Noah Syndergaard did not have it last night. A dominant pitcher, Thor was anything but against a fiery hot Chicago Cubs’ lineup. The normally filthy right-hand could not locate high in the zone – something he does normally – and was instead offering up very hittable pitches to immensely talented hitters.
The Mets’ offense was present, knocking Jon Lester out of the game after six ‘eh’ innings pitched and keeping the pressure on the Cubs’ bullpen throughout the game. However, it was not enough to make up for the combination of Thor and Jerry Blevins’ poor performances.
New York started off the scoring with an Austin Jackson RBI single where Amed Rosario crossed the plate for the first run of this game. I will say it until I’m blue in the face – Rosario needs to be a 35-40 stolen base guy as he advances his game. He is a key cog in the machine. Obviously, the promising shortstop needs to improve his eye but the stolen bases appear to be coming. (A rare occasion) I commend Mickey Callaway for sending Rosario more on the basepaths.
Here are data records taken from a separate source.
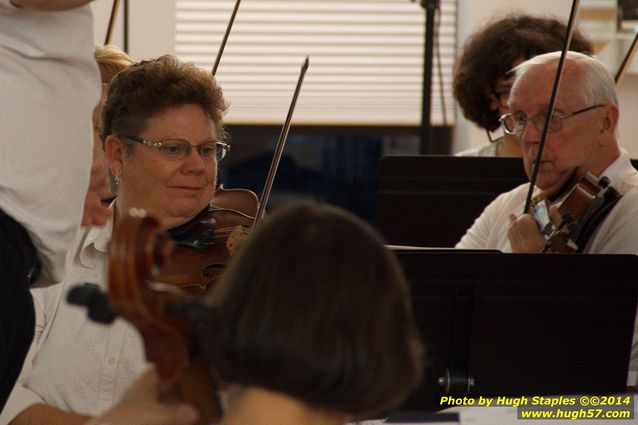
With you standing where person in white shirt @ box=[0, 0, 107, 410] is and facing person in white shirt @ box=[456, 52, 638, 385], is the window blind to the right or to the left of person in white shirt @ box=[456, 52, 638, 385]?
left

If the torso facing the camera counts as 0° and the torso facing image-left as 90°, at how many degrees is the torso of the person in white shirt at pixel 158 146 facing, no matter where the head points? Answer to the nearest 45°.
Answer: approximately 315°

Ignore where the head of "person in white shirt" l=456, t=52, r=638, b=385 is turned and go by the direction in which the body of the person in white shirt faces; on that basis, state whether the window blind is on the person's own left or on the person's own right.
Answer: on the person's own right

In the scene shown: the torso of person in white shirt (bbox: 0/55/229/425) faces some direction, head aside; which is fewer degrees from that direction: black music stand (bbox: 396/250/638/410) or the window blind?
the black music stand

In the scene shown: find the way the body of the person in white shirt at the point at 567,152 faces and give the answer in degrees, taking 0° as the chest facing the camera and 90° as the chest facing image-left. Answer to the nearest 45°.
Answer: approximately 45°

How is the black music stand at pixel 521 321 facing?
away from the camera

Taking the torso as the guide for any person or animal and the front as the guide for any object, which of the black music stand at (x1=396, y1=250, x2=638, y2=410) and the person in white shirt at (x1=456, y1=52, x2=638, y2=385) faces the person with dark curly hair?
the black music stand

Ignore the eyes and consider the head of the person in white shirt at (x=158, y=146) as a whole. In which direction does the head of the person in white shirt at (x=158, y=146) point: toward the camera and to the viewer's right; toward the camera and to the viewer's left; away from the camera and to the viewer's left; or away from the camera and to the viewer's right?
toward the camera and to the viewer's right
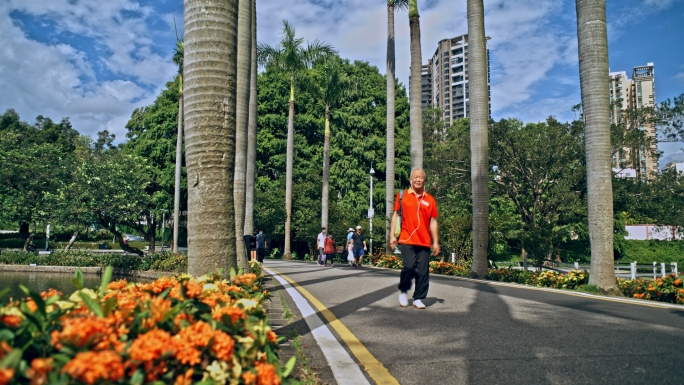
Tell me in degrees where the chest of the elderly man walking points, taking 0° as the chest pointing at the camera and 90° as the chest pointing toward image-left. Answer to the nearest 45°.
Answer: approximately 0°

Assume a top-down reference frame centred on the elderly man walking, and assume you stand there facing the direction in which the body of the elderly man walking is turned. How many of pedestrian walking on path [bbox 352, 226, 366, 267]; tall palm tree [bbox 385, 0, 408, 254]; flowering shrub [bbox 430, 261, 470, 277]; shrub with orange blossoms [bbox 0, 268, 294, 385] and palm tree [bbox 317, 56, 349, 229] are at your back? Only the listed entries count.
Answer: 4

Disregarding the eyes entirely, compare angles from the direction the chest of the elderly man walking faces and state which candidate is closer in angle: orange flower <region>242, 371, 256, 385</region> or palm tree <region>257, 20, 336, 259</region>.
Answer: the orange flower

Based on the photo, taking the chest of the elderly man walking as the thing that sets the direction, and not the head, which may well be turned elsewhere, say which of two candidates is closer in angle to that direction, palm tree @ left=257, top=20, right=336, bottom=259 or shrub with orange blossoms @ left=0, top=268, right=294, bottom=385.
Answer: the shrub with orange blossoms

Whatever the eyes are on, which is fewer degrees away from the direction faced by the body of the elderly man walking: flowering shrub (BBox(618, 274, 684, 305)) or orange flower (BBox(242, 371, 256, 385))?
the orange flower

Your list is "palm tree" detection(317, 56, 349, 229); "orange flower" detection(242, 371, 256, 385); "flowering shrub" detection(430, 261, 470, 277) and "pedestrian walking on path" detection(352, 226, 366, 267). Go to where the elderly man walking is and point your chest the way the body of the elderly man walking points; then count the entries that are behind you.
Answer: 3

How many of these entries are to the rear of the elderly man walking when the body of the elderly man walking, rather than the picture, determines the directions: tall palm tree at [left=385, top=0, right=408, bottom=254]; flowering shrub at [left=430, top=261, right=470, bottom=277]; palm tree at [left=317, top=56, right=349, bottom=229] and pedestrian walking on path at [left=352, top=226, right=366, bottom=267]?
4

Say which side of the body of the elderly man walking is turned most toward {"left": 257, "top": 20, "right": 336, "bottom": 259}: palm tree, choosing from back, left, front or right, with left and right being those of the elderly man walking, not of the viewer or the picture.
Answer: back

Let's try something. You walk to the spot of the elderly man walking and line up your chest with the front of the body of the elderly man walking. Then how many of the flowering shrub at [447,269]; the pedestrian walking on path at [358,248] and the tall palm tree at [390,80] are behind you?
3

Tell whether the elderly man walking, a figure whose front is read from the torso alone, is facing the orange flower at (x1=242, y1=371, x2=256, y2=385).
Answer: yes

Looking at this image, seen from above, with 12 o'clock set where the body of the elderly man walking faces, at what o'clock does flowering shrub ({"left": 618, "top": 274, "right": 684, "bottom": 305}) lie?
The flowering shrub is roughly at 8 o'clock from the elderly man walking.

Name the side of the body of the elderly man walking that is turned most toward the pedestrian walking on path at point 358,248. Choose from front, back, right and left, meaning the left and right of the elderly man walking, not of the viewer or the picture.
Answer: back

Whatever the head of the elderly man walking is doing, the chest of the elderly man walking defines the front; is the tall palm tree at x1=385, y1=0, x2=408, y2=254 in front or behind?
behind

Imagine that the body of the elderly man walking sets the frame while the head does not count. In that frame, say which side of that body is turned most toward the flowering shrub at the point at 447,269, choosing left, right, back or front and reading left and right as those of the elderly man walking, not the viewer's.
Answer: back
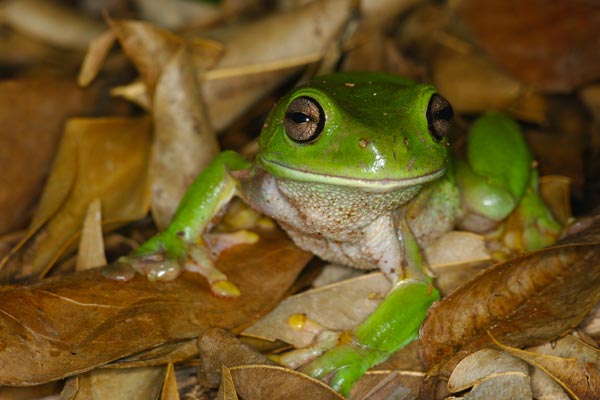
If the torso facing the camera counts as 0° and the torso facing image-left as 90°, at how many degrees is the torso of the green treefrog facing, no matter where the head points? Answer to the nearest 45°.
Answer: approximately 0°

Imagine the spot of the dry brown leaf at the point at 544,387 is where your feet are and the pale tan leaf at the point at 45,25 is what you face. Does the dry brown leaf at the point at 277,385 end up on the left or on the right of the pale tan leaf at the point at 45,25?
left

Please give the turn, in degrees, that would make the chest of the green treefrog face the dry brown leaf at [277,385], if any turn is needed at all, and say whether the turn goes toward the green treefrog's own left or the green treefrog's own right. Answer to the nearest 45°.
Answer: approximately 45° to the green treefrog's own right

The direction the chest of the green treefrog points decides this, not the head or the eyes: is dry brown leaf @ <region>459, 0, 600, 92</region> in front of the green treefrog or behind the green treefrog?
behind

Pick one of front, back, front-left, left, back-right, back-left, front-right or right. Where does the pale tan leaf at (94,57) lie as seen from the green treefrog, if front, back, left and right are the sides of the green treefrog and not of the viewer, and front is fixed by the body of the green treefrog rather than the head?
back-right

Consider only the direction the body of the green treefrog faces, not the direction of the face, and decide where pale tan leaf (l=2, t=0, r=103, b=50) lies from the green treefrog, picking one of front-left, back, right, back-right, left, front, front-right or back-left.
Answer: back-right

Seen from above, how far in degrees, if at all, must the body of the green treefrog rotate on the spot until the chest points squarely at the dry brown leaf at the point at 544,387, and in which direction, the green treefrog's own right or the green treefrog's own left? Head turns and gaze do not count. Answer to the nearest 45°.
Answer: approximately 45° to the green treefrog's own left

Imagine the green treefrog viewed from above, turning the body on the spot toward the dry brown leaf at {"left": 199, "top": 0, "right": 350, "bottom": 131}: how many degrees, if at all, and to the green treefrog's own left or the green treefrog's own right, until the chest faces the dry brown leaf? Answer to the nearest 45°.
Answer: approximately 180°

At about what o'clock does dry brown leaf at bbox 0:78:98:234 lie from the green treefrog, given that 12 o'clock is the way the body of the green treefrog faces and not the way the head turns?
The dry brown leaf is roughly at 4 o'clock from the green treefrog.
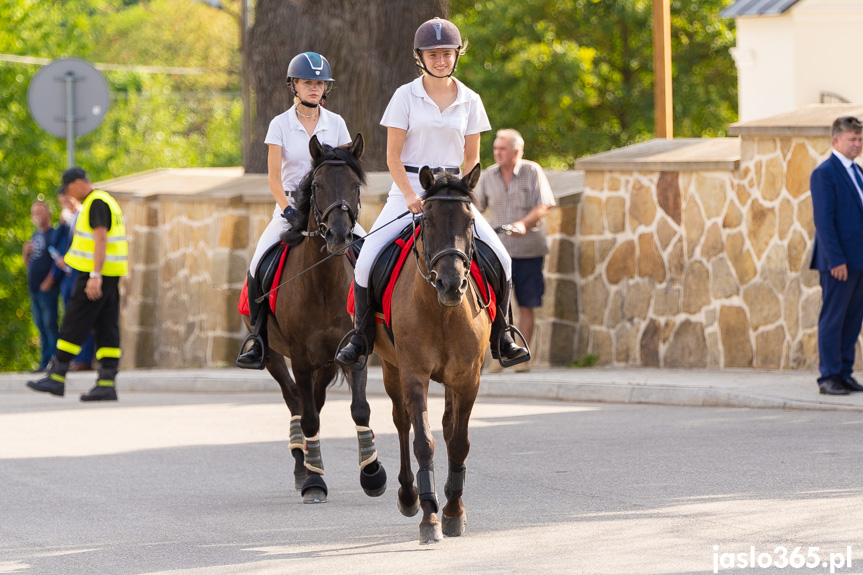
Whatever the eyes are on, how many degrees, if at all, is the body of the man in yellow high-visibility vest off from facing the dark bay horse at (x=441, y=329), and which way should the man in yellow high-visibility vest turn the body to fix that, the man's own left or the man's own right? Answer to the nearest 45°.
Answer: approximately 90° to the man's own left

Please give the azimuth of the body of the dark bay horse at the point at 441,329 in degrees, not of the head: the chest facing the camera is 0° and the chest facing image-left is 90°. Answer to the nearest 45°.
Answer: approximately 0°

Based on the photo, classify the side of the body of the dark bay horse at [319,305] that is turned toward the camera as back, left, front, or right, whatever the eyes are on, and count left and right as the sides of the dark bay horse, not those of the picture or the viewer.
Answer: front

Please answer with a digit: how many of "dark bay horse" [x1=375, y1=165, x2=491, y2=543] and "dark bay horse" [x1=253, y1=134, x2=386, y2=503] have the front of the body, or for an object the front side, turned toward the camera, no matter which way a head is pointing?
2

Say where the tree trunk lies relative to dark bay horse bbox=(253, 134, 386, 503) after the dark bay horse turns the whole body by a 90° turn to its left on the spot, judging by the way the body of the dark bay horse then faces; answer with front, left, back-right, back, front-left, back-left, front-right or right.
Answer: left

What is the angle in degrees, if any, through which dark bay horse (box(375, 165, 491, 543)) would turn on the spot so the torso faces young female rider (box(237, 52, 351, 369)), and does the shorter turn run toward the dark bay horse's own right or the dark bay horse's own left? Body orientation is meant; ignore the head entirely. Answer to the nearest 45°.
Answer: approximately 135° to the dark bay horse's own right

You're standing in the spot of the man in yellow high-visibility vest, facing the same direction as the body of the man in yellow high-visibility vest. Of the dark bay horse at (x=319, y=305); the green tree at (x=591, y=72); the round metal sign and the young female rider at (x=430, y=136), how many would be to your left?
2

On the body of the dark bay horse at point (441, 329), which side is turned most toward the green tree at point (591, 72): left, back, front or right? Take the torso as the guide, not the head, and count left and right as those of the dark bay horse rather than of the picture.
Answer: back

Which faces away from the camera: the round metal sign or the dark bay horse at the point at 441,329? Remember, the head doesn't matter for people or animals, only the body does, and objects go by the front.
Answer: the round metal sign

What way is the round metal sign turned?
away from the camera

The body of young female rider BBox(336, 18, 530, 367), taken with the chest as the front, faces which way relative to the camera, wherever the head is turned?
toward the camera

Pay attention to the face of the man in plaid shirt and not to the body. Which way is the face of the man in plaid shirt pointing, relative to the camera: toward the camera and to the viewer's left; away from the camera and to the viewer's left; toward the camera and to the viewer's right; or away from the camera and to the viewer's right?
toward the camera and to the viewer's left

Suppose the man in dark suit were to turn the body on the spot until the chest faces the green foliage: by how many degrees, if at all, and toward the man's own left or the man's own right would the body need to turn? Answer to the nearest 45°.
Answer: approximately 180°

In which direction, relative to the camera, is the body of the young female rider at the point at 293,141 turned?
toward the camera

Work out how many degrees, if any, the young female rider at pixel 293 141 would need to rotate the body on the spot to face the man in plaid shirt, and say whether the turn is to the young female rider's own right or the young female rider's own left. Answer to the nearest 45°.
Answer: approximately 135° to the young female rider's own left

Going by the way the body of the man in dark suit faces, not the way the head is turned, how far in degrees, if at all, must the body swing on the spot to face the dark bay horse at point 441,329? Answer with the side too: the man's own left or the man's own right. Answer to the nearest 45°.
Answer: approximately 45° to the man's own right
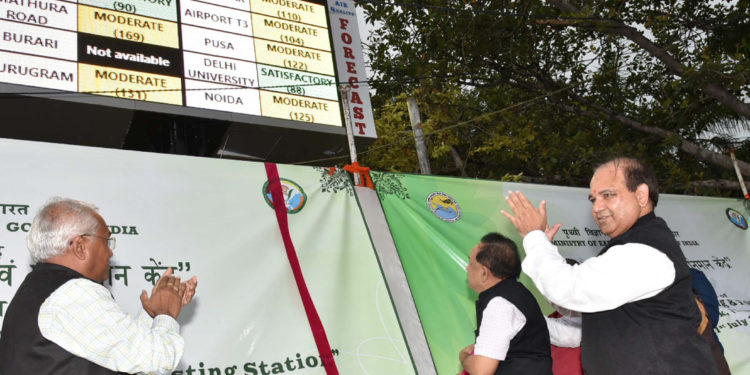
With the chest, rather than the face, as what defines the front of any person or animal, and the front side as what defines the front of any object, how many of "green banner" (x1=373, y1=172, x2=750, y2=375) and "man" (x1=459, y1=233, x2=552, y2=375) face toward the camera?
1

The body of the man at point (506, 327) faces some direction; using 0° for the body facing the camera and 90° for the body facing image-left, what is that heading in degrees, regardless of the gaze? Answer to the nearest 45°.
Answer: approximately 135°

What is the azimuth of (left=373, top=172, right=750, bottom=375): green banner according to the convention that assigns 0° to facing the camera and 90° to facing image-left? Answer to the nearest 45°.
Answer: approximately 0°

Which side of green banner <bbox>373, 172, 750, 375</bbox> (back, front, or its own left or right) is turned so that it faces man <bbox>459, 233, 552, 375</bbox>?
front
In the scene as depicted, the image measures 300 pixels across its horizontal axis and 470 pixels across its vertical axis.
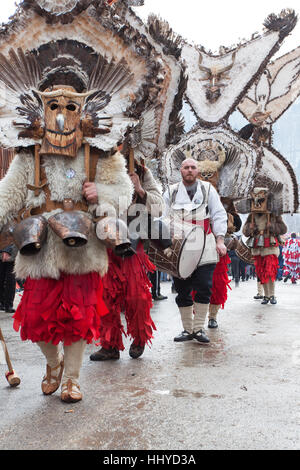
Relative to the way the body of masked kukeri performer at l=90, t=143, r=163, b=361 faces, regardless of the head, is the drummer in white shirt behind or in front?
behind

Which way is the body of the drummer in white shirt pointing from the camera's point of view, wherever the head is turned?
toward the camera

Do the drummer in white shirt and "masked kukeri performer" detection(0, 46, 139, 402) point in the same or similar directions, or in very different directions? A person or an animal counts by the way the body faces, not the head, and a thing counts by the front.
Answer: same or similar directions

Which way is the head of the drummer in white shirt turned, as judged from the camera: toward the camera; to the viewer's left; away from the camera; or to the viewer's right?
toward the camera

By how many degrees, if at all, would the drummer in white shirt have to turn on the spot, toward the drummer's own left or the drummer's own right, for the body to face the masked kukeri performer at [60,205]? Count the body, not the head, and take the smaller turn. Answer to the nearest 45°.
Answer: approximately 45° to the drummer's own right

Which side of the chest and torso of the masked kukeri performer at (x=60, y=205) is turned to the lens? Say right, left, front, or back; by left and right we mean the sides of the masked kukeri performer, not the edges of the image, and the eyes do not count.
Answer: front

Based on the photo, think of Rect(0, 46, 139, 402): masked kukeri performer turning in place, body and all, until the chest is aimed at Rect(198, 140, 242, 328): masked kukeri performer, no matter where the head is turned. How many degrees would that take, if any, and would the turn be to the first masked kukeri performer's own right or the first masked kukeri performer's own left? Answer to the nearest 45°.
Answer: approximately 135° to the first masked kukeri performer's own left

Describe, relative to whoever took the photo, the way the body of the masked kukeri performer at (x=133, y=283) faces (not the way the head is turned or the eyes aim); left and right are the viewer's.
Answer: facing the viewer and to the left of the viewer

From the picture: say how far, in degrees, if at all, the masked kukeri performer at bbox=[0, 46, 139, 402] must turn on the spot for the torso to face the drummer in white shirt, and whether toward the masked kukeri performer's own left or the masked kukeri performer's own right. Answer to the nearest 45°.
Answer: approximately 135° to the masked kukeri performer's own left

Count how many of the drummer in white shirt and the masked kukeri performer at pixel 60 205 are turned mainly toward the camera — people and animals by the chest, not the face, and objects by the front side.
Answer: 2
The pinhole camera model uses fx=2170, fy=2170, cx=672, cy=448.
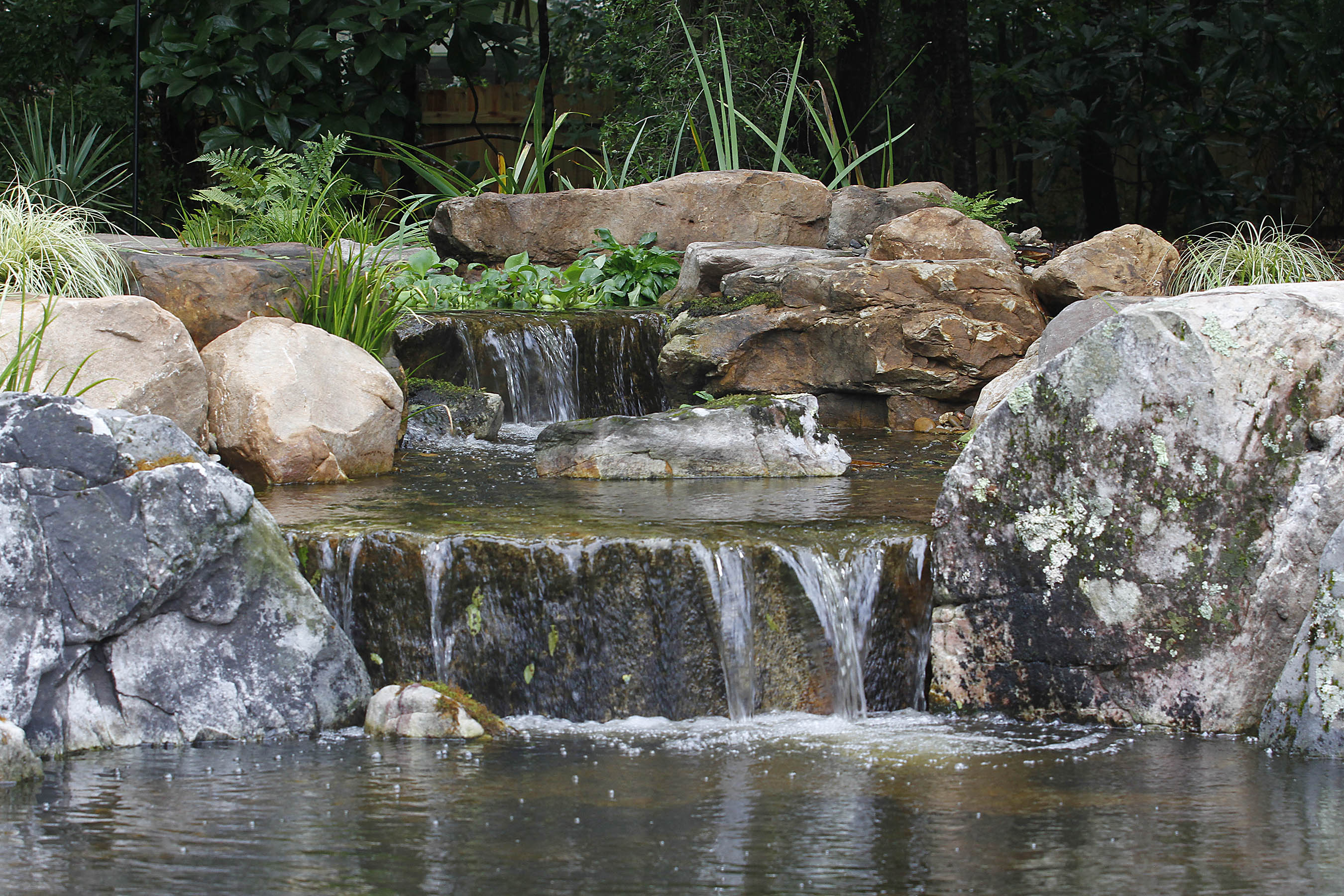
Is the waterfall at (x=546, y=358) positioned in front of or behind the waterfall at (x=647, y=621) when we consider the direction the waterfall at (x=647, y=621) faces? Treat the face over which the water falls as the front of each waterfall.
behind

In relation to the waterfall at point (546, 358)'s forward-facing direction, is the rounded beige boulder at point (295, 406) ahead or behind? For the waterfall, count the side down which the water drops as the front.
ahead

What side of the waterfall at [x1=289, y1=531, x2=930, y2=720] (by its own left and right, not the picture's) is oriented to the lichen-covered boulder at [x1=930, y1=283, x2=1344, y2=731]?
left

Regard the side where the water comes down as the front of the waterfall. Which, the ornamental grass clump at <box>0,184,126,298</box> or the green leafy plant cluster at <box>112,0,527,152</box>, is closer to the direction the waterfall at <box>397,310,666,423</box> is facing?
the ornamental grass clump

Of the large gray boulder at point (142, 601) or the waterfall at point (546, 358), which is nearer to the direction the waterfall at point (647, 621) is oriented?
the large gray boulder

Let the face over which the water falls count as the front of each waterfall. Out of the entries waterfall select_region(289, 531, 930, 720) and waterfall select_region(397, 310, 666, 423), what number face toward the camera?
2

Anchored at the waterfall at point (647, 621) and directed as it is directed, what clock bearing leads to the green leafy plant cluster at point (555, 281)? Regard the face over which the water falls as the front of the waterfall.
The green leafy plant cluster is roughly at 6 o'clock from the waterfall.

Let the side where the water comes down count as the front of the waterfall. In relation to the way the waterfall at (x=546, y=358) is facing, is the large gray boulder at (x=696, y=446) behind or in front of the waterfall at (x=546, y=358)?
in front

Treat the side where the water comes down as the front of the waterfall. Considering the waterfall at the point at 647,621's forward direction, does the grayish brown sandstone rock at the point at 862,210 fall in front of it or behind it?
behind

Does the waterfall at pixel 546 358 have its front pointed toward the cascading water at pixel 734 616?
yes

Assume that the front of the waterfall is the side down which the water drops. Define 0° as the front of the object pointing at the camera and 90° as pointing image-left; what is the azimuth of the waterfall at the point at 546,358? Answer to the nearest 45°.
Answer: approximately 0°
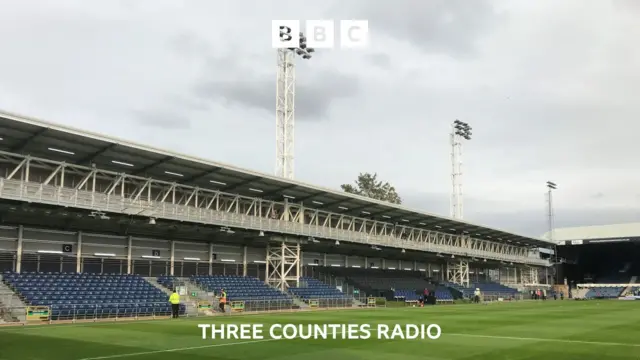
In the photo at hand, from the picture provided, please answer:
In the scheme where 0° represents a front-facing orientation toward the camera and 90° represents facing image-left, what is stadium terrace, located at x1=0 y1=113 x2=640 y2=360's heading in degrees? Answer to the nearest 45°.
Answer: approximately 315°
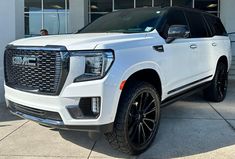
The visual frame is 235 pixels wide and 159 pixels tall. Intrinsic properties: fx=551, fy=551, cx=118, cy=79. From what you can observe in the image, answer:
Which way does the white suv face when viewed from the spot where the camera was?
facing the viewer and to the left of the viewer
Of course, professional hitter Daniel Murphy led off the game with a hit and eventually scored on an Anthony Rizzo double. In the third, Michael Conforto then answered with one of the loudest home runs ever hit, followed by a Rosario RBI single later in the inning.
Following the theme of up-and-down, the Cubs scored three in the bottom of the frame including a 2-RBI single from none other than one of the worst hitters in MLB history, Lester himself.
In the seventh inning, Kevin Plawecki homered to tie the game at four. While I don’t like him as a player, Plawecki should be playing everyday games at catcher considering Devin Mesoraco should not be a Met next year. Whoever the general manager is next year should grab a veteran catcher, but that likely will not happen.
The full momentum shift to Chicago came in the bottom of the seventh when Blevins, who had not allowed a run in August, gave up two without recording an out.
The Mets did threaten in the ninth with bases loaded, but Jesse Chavez was able to clean up the mess made by Pedro Strop and Justin Wilson, strikimg out Rosario and Jackson to close the book on an exciting contest.
In his postgame interview, Syndergaard was noticeably disappointed in how batters have been able to get to him; the Texan allowed nine hits and three walks in six innings pitched. There is clear frustration from the should-be ace who knows he is good enough to get anyone out, but is not executing as of late. Look for some mechanical adjustments to be made and the ball to be located higher in the strike zone his next time out.
The Mets should be looking forward to the Sept. 1 roster expansion as a look to the future, but who knows how they will handle it.